[Camera calibration parameters]
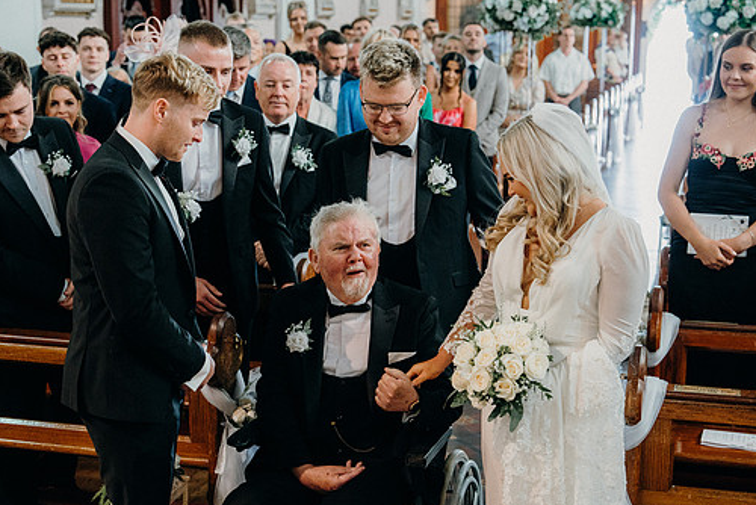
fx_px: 1219
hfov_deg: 34.5
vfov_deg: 23.4
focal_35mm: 58
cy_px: 276
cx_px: 399
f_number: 3.5
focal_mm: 50
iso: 4000
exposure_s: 1/160
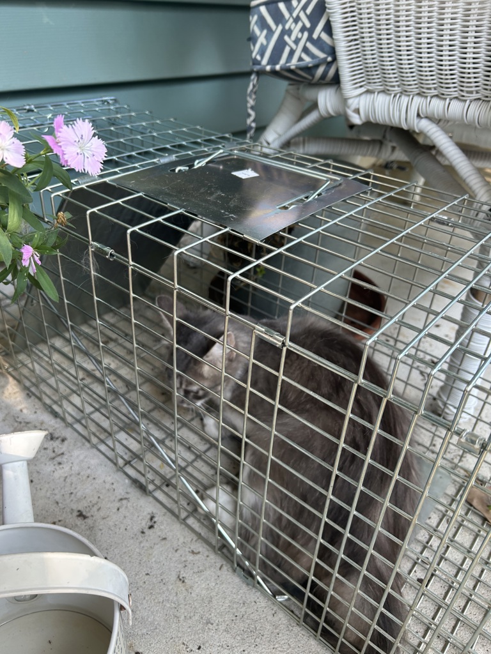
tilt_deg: -32.1
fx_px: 492
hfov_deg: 53.1
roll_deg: -2.4
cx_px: 246
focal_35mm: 26
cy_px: 327
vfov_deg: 67.3
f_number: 1.5
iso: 64
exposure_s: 1/121
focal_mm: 5.7
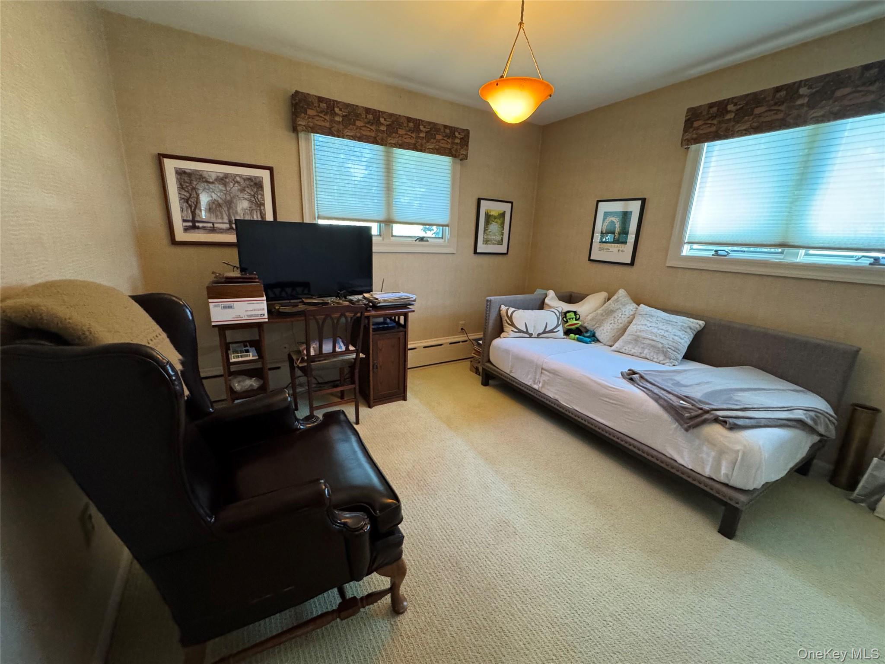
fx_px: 358
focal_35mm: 14
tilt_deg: -16.2
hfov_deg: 102.1
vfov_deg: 85.7
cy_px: 332
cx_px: 442
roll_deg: -2.9
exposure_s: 1/60
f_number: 2.2
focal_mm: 2.22
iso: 640
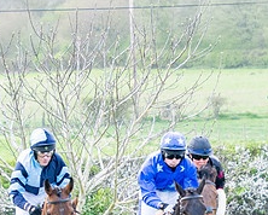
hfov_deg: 2.4
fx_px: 6486
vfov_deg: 1.9
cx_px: 63
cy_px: 280
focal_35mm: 817
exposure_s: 1/800
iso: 400
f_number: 4
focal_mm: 125
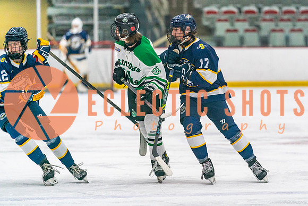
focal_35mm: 258
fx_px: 2204
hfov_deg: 8.0
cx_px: 198
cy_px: 107
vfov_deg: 5.3
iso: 3200
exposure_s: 1/1250
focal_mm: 200
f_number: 2.8
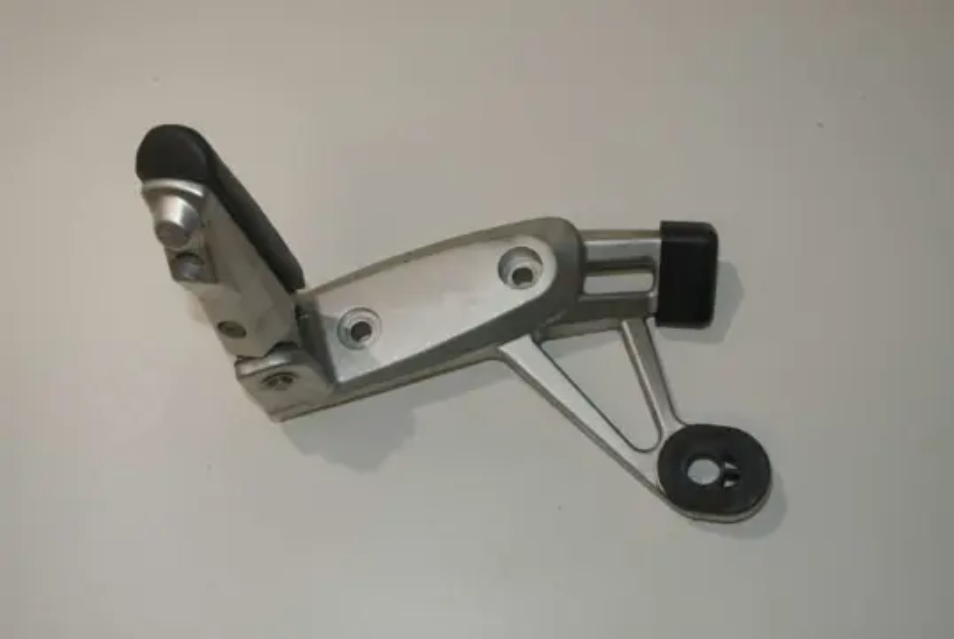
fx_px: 1167
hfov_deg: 44.5
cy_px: 320
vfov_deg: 30.6
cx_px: 477
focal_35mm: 44
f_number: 4.2
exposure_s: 1/60
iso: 200
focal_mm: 16.3
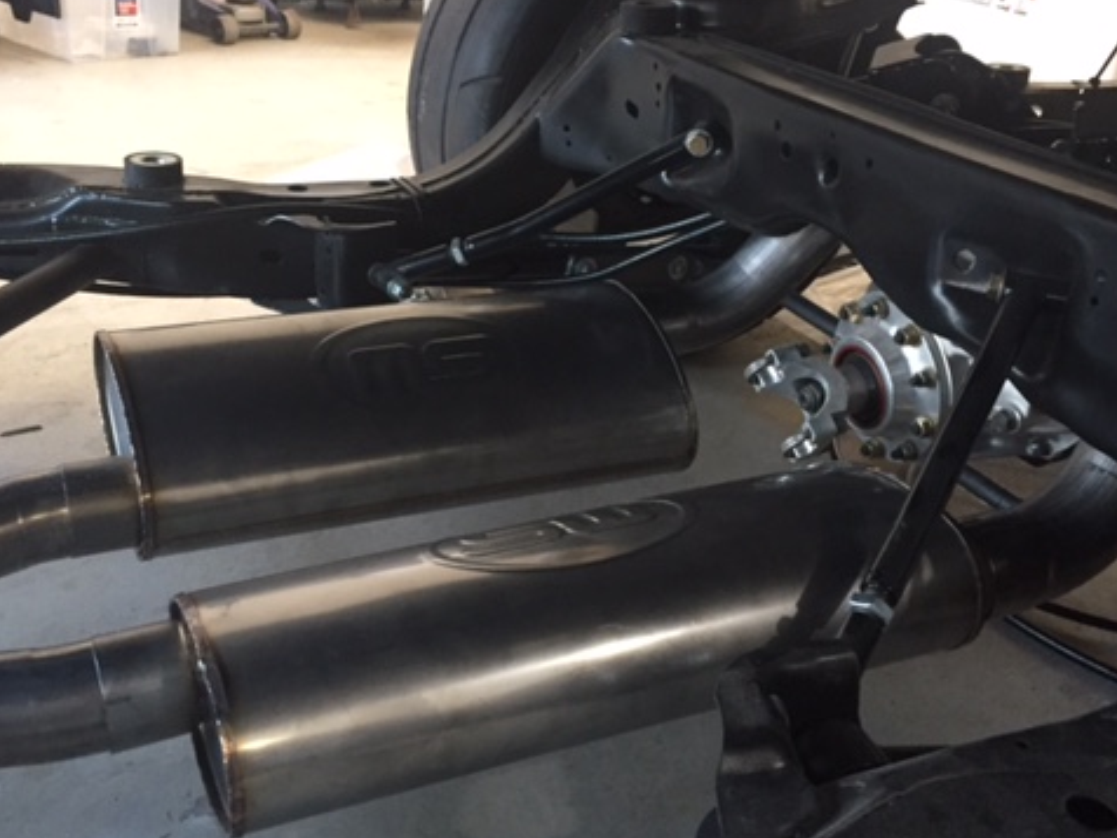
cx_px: 554
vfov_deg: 36.8
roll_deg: -4.3
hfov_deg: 47.9
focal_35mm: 39
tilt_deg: -26.1
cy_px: 399
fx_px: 1258
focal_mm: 4.15
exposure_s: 1/24
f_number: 2.2
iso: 250
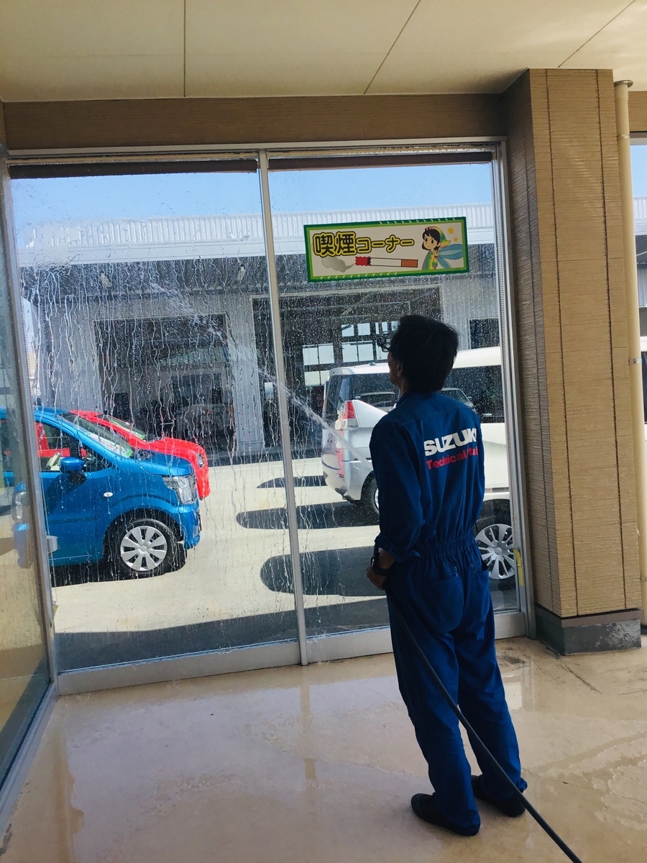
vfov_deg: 58.4
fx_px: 773
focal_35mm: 31
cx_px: 324
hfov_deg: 45.4
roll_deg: +5.3
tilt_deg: -3.9
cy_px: 432
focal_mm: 3.3
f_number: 2.4
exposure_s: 1/769
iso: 25
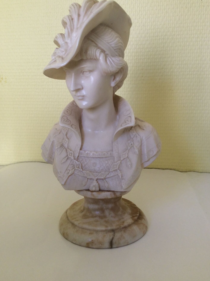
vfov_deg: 54.0
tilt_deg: -10.6
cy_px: 135
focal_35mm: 34
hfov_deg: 41.7
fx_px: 276
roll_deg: -0.7
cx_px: 101
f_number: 2.4
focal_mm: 3.3
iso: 32
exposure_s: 1/50
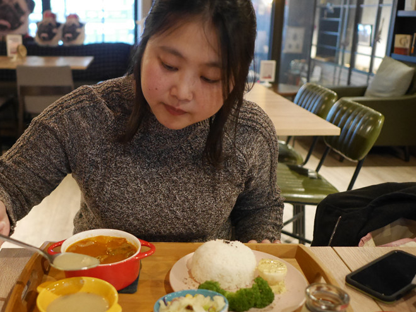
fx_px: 493
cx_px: 142
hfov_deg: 45.2
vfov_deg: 35.1
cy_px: 163
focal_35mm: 41
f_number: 1.7
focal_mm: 15
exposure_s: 1/60
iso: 2000
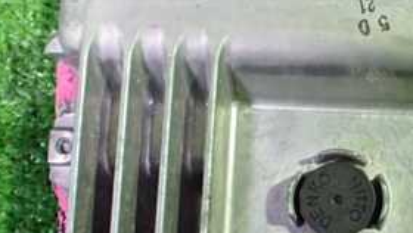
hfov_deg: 28.7
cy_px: 140
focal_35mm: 70
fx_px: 767
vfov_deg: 17.3
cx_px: 391
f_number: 2.3
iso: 800
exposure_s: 1/40
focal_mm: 5.4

__Exercise details__
Output the records exactly, pictures excluded.

__Answer for this exercise__
fx_px: 1219
hfov_deg: 34.5
vfov_deg: 23.4
focal_35mm: 58
cy_px: 276
cx_px: 399
f_number: 3.5
focal_mm: 50
iso: 4000
exposure_s: 1/160
tilt_deg: -32.1
fx_px: 492
hfov_deg: 53.1
roll_deg: -2.4
cx_px: 246
focal_35mm: 26
cy_px: 327
vfov_deg: 67.3
f_number: 1.5
iso: 64
exposure_s: 1/121
focal_mm: 5.7
fx_px: 358
focal_35mm: 14
tilt_deg: -16.2
hfov_deg: 102.1
vfov_deg: 85.7
cy_px: 332
cx_px: 442
roll_deg: -2.9
exposure_s: 1/60
f_number: 2.2
focal_mm: 2.22
iso: 640
hfov_deg: 2.4
fx_px: 6486
vfov_deg: 1.9
cx_px: 63
cy_px: 280
focal_35mm: 817
exposure_s: 1/800
iso: 400
f_number: 4
focal_mm: 125
focal_35mm: 258
fx_px: 2204
hfov_deg: 8.0
cx_px: 198
cy_px: 107
vfov_deg: 5.3
iso: 3200
exposure_s: 1/1250
focal_mm: 200
f_number: 2.8
fx_px: 1167
hfov_deg: 44.5
cy_px: 320
vfov_deg: 30.6
cx_px: 477
focal_35mm: 44
f_number: 4.2
exposure_s: 1/60
iso: 200
focal_mm: 16.3
cx_px: 554
vfov_deg: 36.8
roll_deg: -4.3
hfov_deg: 47.9
focal_35mm: 39
tilt_deg: -26.1
cy_px: 399
fx_px: 1258
focal_mm: 4.15
exposure_s: 1/24
f_number: 2.2
iso: 250
vfov_deg: 58.4
fx_px: 773
focal_35mm: 31
cx_px: 324
hfov_deg: 45.4
roll_deg: +5.3
tilt_deg: -3.9
cy_px: 432
focal_mm: 3.3
f_number: 2.4
exposure_s: 1/769
iso: 25
vfov_deg: 54.0
tilt_deg: -10.6
cy_px: 135
focal_35mm: 34
hfov_deg: 41.7
fx_px: 276
roll_deg: -0.7
cx_px: 101
f_number: 2.4
focal_mm: 3.3
iso: 32
exposure_s: 1/50
fx_px: 493
cx_px: 142
hfov_deg: 45.2
vfov_deg: 35.1
cy_px: 163
focal_35mm: 41
f_number: 1.7
focal_mm: 15
exposure_s: 1/60
iso: 2000
hfov_deg: 28.7
cy_px: 140
focal_35mm: 70
fx_px: 767
vfov_deg: 17.3
cx_px: 391
f_number: 2.3
iso: 800
exposure_s: 1/40
focal_mm: 5.4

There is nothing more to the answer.